Infine. Il presidente dell'Anac sottolinea che "la trasparenza di redditi e patrimoni esiste per i parlamentari dal
lontano 1982 e nessuno ha mai gridato allo scandalo: non si capisce
perché dovrebbero essere esclusi da un analogo regime di trasparenza
coloro che ricoprono funzioni apicali o collaborano direttamente con gli
organi politici".
Osservazione giusta. Ma, fuori tema. Non si sta parlando degli obblighi di pubblicità per gli organi elettivi, ma per i dirigenti.
Il presidente dell'Anac, come il giornalista Stella, ha certamente letto la sentenza della Consulta 20/2019, approfondendola e cogliendone ogni aspetto. Sa perfettamente che è proprio la Corte costituzionale a ritenere inevitabile una differenziazione del regime di trasparenza tra chi deve la propria carica ad un mandato fiduciario di tipo elettivo e chi, invece, svolga un lavoro subordinato. Scrivono i giudici della Consulta: "A diverse conclusioni deve pervenirsi con riferimento agli obblighi di pubblicazione indicati nella lettera f) del comma 1 dell’art. 14 del d.lgs. n. 33 del 2013, in quanto imposti dal censurato comma 1-bis dello stesso articolo, senza alcuna distinzione, a carico di tutti i titolari di incarichi dirigenziali. Anche per essi, oltre che per i titolari di incarichi politici, è ora prescritta la generalizzata pubblicazione di dichiarazioni e attestazioni contenenti dati reddituali e patrimoniali (propri e dei più stretti congiunti), ulteriori rispetto alle retribuzioni e ai compensi connessi alla prestazione dirigenziale. Si tratta, in primo luogo, di dati che non necessariamente risultano in diretta connessione con l’espletamento dell’incarico affidato. Essi offrono, piuttosto, un’analitica rappresentazione della situazione economica personale dei soggetti interessati e dei loro più stretti familiari, senza che, a giustificazione di questi obblighi di trasparenza, possa essere sempre invocata, come invece per i titolari di incarichi politici, la necessità o l’opportunità di rendere conto ai cittadini di ogni aspetto della propria condizione economica e sociale, allo scopo di mantenere saldo, durante l’espletamento del mandato, il rapporto di fiducia che alimenta il consenso popolare".
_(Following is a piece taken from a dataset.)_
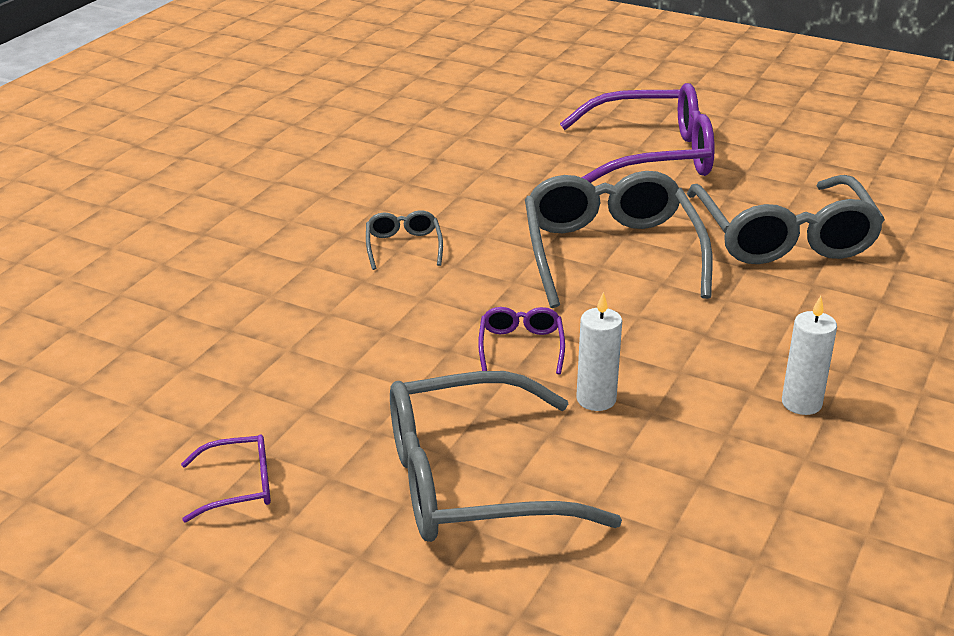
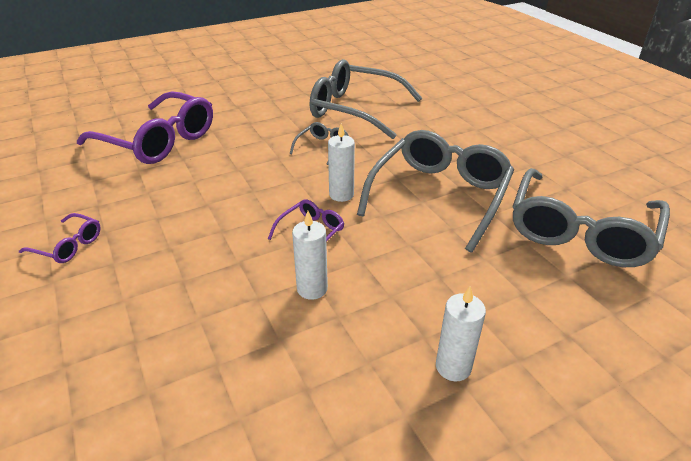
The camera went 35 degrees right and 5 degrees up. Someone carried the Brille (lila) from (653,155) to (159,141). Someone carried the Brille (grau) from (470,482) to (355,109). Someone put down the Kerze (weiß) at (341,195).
Una graduazione degli obblighi di pubblicità tra cariche elettive, dirigenti fiduciari di queste e dirigenza di ruolo non fiduciaria è considerata legittima e naturale dalla Corte costituzionale. Non è un "fastidio" verso la trasparenza, nè un "ripiegamento culturale". E' la presa d'atto che oggettivamente il controllo pubblico sul patrimonio è tale da incidere sulla riservatezza nei confronti di chi svolga un ruolo pubblico con poteri molto forti di determinazione dell'indirizzo politico e che deve la propria carica alla formazione del consenso. Ruolo che non implica per nulla la presunzione di una propensione alla corruzione, ma un rischio potenziale rilevante.
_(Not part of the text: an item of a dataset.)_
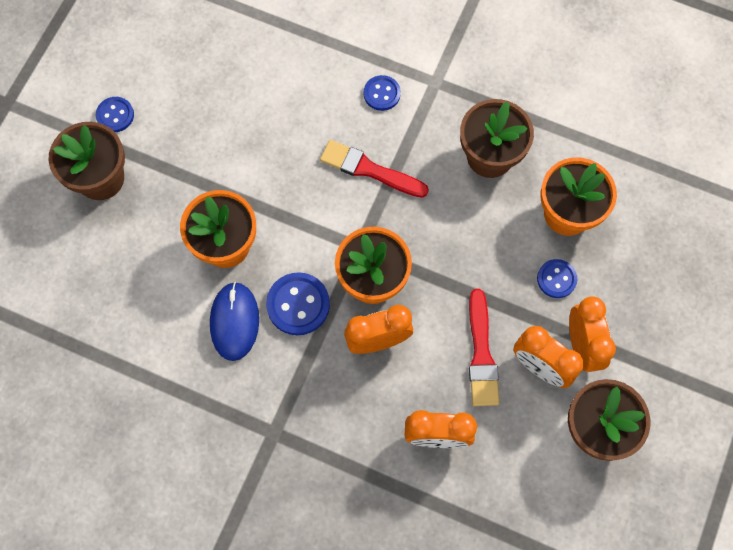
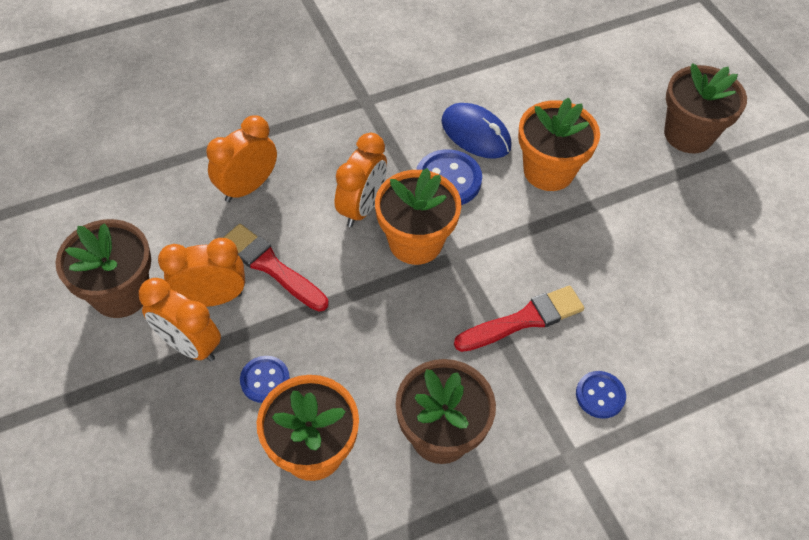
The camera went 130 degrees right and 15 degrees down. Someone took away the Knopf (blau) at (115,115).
Il presidente dell'Anac ha dimenticato di ricordare che, in ogni caso, i dati dei redditi e dei patrimoni dei dirigenti, tutti i dirigenti, non sono affatto "segreti", come l'occhiello dell'articolo di Stella suggerisce. I dirigenti sono tenuti da anni, ai sensi dell'articolo 17, comma 22, della legge 127/1997, a depositare alle amministrazioni di appartenenza dichiarazioni dei redditi e dei patrimoni. A parte la circostanza che le amministrazioni possono accedere senza alcun problema per qualsiasi controllo a dati, quelli reddituali e patrimoniali, comunque inseriti in banche dati pubbliche di Agenzia delle Entrate, Agenzia del Territorio e Inps e, quindi, attivare in ogni momento ogni genere di controllo, affidandolo alle forze dell'ordine.
Certo, se poi qualcuno tiene denari oggetto di corruzione o concussione dentro i pouf di casa o riesca a nasconderli con complicati giri finanziari internazionali, i controlli sono difficili. Ma, non è con "crociate" che alla fine vanno a scontrarsi contro la Consulta e creano un clima di pregiudizio nei confronti dei dirigenti pubblici che si risolvano i problemi connessi alla complicata lotta alla corruzione.